- Kategori
- Anneler Günü
Bana anneni anlat

Annem 15 yaşında
Kelimelerdi boğazında düğümlenen. "Bana anneni anlat" dediğimde gözlerinde hep hüzün vardı. Anneni anlatmadın nedense.
Yoksa çocuk belleğinden mi silinmişti.
Gözlerin Karadeniz'in Engin sularının içinde kaybolurdu. Hüzün hep orada tam göz bebeğinin içinde tam orta yerinde öyle dururdu.
Ellerini iki tarafa açardın, omuzlarını silkelerdin. Sanki bakışların " yok işte" derdi. Ben çocuk aklımla hep senin anneni merak ederdim. Israrla "bana anneni anlat" derdim. Gülerdin hüznün en güzeliyle.
Ben çocuk aklımla o gemilere kızardım. Anneni senden alıp giden o gemilere. Sen anlatmadın ama herkes anlatırdı. Osmanlı'yı Birinci Dünya Savaşı'na sokan o iki geminin Karadeniz'e açılıp da kıyıya yakın seyrederken, saçını tararken o gemileri aynadan görüp de size sarılan “eyvah İngiliz gemileri geldi. Bombalayacaklar şimdi, Çocuklarım ölecek" deyip korkudan öd kesesi patlayan ve üç günde içinde ölen Gülsüm Hanımı. Anneannemi…
Ben sordukça anneni, yüzünde hüznün en güzel gülüşü ve gözlerinde hep bir damla yaş olurdu
Henüz daha 8 yaşındayken annesini yitiren ve işte o zaman gözlerine hüznü oturtan sen ANNEM bize hep sevgiyi öğrettin.

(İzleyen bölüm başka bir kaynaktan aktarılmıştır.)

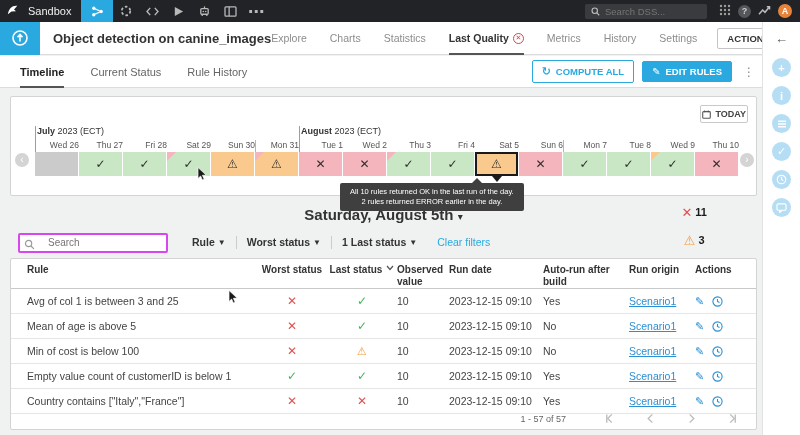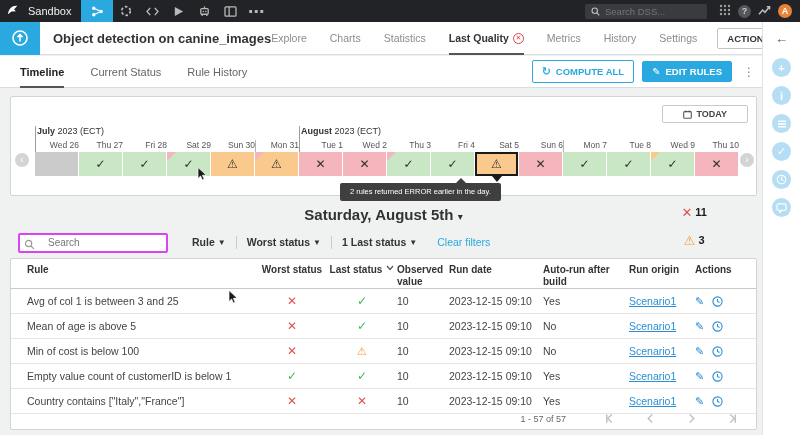--- a/index.html
+++ b/index.html
@@ -33,21 +33,21 @@
   .subtabs { display:flex; gap:26px; margin-left:20px; height:32px; }
   .subtab { font-size:11px; color:#666; height:32px; display:flex; align-items:center; cursor:pointer; white-space:nowrap; }
   .subtab.active { color:#222; font-weight:bold; box-shadow:inset 0 -2px 0 #555; }
   .subtab-actions { margin-left:auto; display:flex; align-items:center; gap:8px; margin-right:4px; }
   .btn-outline { border:1px solid #29a9e0; color:#29a9e0; background:#fff; border-radius:2px; font-size:9.5px; font-weight:bold; padding:4px 9px; display:flex; align-items:center; gap:5px; cursor:pointer; font-family:inherit; }
   .btn-solid { border:1px solid #29a9e0; color:#fff; background:#29a9e0; border-radius:2px; font-size:9.5px; font-weight:bold; padding:4px 9px; display:flex; align-items:center; gap:5px; cursor:pointer; font-family:inherit; }
   .vdots { color:#8a8a8a; font-size:12px; letter-spacing:0; cursor:pointer; padding:0 3px; }
 
   
   .timeline-card { position:absolute; left:10px; top:96px; width:747px; height:100px; background:#fff; border:1px solid #d4d4d4; border-radius:2px; z-index:5; }
-  .today-btn { position:absolute; right:8px; top:8px; border:1px solid #c9c9c9; background:#fff; border-radius:2px; font-size:9px; font-weight:bold; color:#444; padding:3px 20px; display:flex; align-items:center; gap:4px; cursor:pointer; font-family:inherit; }
+  .today-btn { position:absolute; right:8px; top:8px; border:1px solid #c9c9c9; background:#fff; border-radius:2px; font-size:9px; font-weight:bold; color:#444; padding:3px 1px; display:flex; align-items:center; gap:4px; cursor:pointer; font-family:inherit; }
   .tl-chevron { position:absolute; top:56px; width:14px; height:14px; border-radius:50%; background:#d4d4d4; color:#fff; font-size:10px; line-height:13px; text-align:center; cursor:pointer; }
   .days { position:absolute; left:24px; top:43px; display:flex; }
   .day-col { position:relative; width:44px;text-align:right; }
   .month-label { position:absolute; left:2px; top:-14px; font-size:9px; color:#333; white-space:nowrap; z-index:2; }
   .month-label b { font-weight:bold; }
   .day-label { font-size:8.5px; color:#555; height:12px; padding-left:2px; white-space:nowrap; }
   .day-cell { position:relative; width:43px; height:24px; display:flex; align-items:center; justify-content:center; font-size:12px; font-weight:bold; color:#2d2d2d; cursor:pointer; }
   .cell-ok { background:#c9e7c4; }
   .cell-error { background:#f4b6bc; }
   .cell-warning { background:#f9c98e; }
@@ -367,20 +367,21 @@
         <div class="day-col">
           <div class="day-label">Thu 10</div>
           <div class="day-cell cell-error">
             <span>✕</span>
           </div>
         </div>
       </div>
   </div>
 
   <div class="tl-tooltip">
+    <div>All 10 rules returned OK in the last run of the day.</div>
     <div>2 rules returned ERROR earlier in the day.</div>
   </div>
 
   <div class="day-heading">
     <span>Saturday, August 5th</span> <span class="caret">▾</span>
   </div>
 
   <div class="filter-row">
     <div class="search-box">
       <span class="mag">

En sevdiğin şarkı " Yadeller aldı beni" en sevdiğin türkü de "yüksek yüksek tepelere ev yapmasınlar" türküsüydü. Radyoda çalınca gözlerinden bir damla yaş süzülürdü.
Sen bize anneni anlatmadın ama o kelimeler hep boğazında düğümlendi kaldı.
Annem şimdi ben de seni anlatmak istiyorum kelimeler aynı senin gibi benim de boğazımda düğümleniyor.
Sen bizi hepimizi bu geniş aileni nasıl sevip koruduysan biz de seni hepimiz çok seviyoruz.
Annem seni çok seviyoruz.
Her gece yıldızlara bakıyorum.
İşte orada parlayan o yıldız annem bana bakıyor her gece diyorum.